# Sausage Maker's new stuffers....



## daveomak (May 10, 2021)

The Sausage Maker's 5-lb. Stainless Steel Sausage Stuffer | Heavy Duty
					

Stuff your own sausage with the Sausage Maker's 5lb. sausage stuffer! High-quality, food grade stainless steel. For home or commercial use.



					www.sausagemaker.com
				












						The Sausage Maker's 10-lb. Stainless Steel Sausage Stuffer | Heavy Duty
					

Stuff your own sausage with the Sausage Maker's 10lb. sausage stuffer! High-quality, food grade stainless steel. For home or commercial use.



					www.sausagemaker.com


----------



## BGKYSmoker (May 10, 2021)

That would land me in the $h!t house


----------



## thirdeye (May 10, 2021)

I have two of theirs that are 25 or30 years old that are still going strong.   Has anyone seen a mounting board for sale?  All the ones I've seen are homemade.


----------



## Steve H (May 10, 2021)

SWFLsmkr1 said:


> That would land me in the $h!t house



Yeah, me too!


----------



## Steve H (May 10, 2021)

thirdeye said:


> I have two of theirs that are 25 or30 years old that are still going strong.   Has anyone seen a mounting board for sale?  All the ones I've seen are homemade.



I haven't. Though I'd imagine they would be pretty easy to make.


----------



## DanMcG (May 10, 2021)

▶ _TASKS TO CARRY OUT_:
1: In the sausage stuffer thread, what material are the advertised stuffers made of?
2: In the entries, start at the line that has "family: Brassicaceae" and copy each line exactly through the last line of the entries.

▶ _Extracted data entries_:

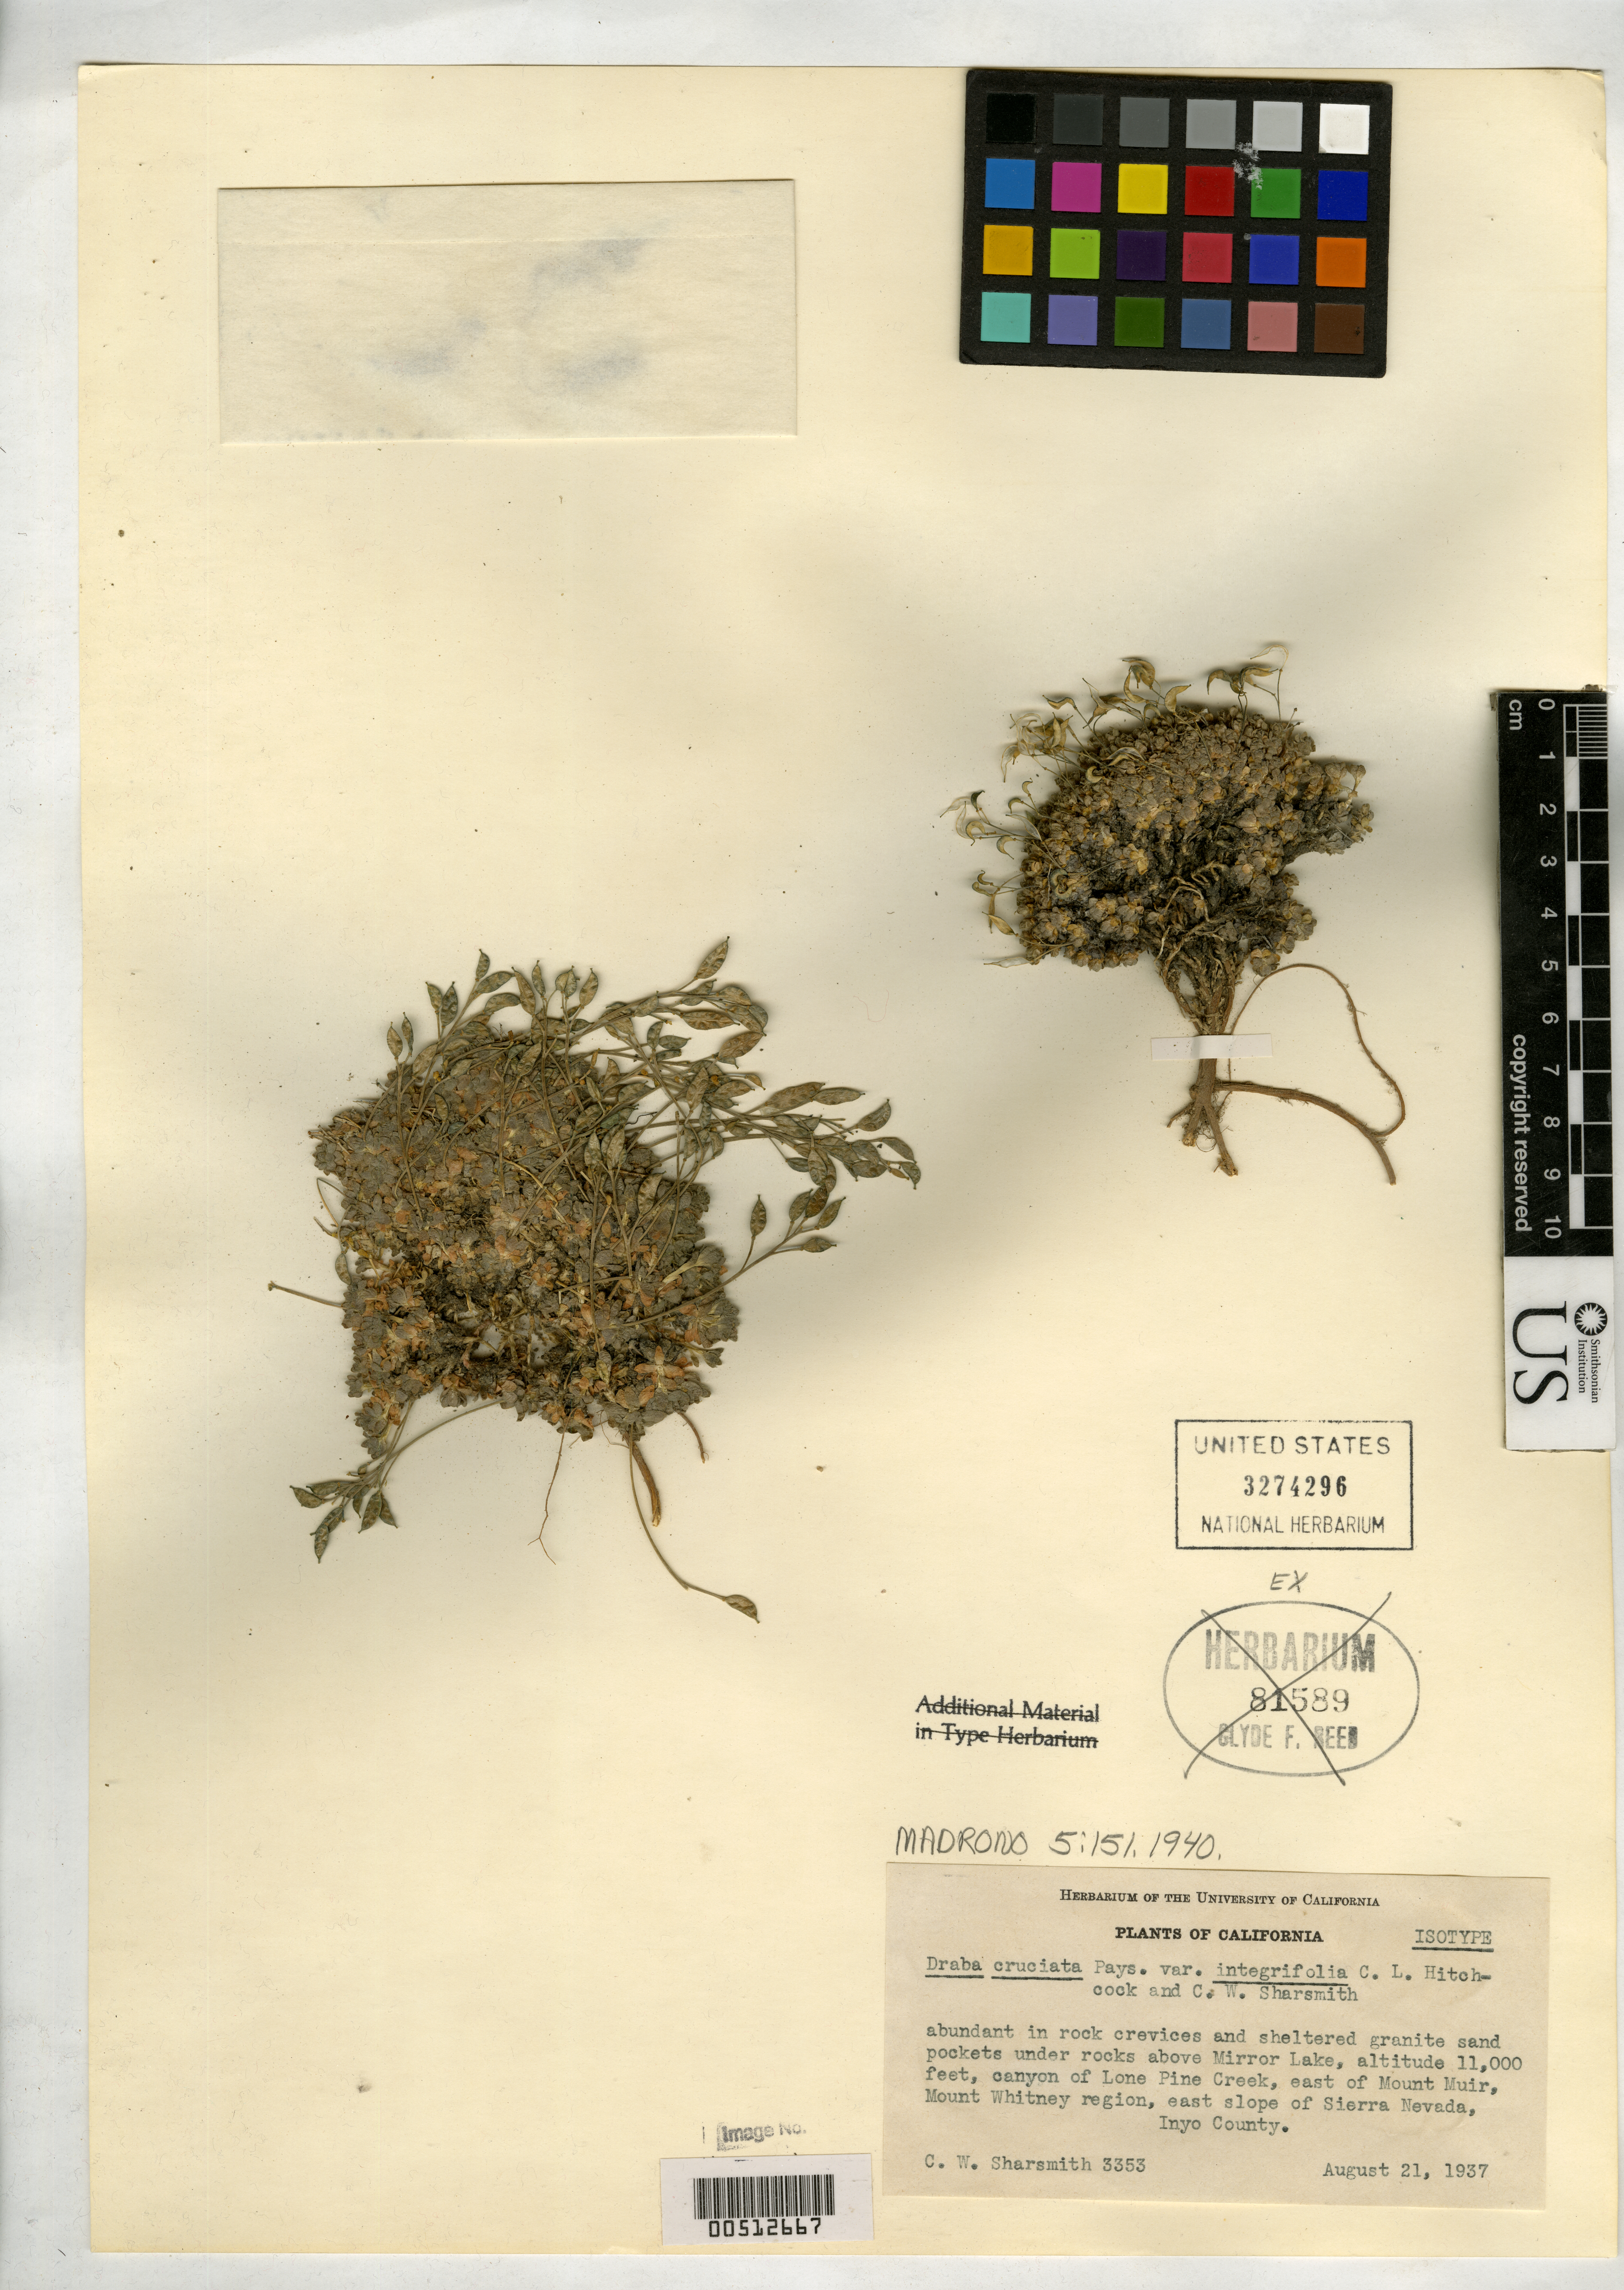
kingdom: Plantae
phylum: Tracheophyta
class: Magnoliopsida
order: Brassicales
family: Brassicaceae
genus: Draba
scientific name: Draba cruciata var. integrifolia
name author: C.L. Hitchc. & Sharsm.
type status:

▶ _OUTPUTS BY TASK_:
1: High-quality, food grade stainless steel.

2:
family: Brassicaceae
genus: Draba
scientific name: Draba cruciata var. integrifolia
name author: C.L. Hitchc. & Sharsm.
type status:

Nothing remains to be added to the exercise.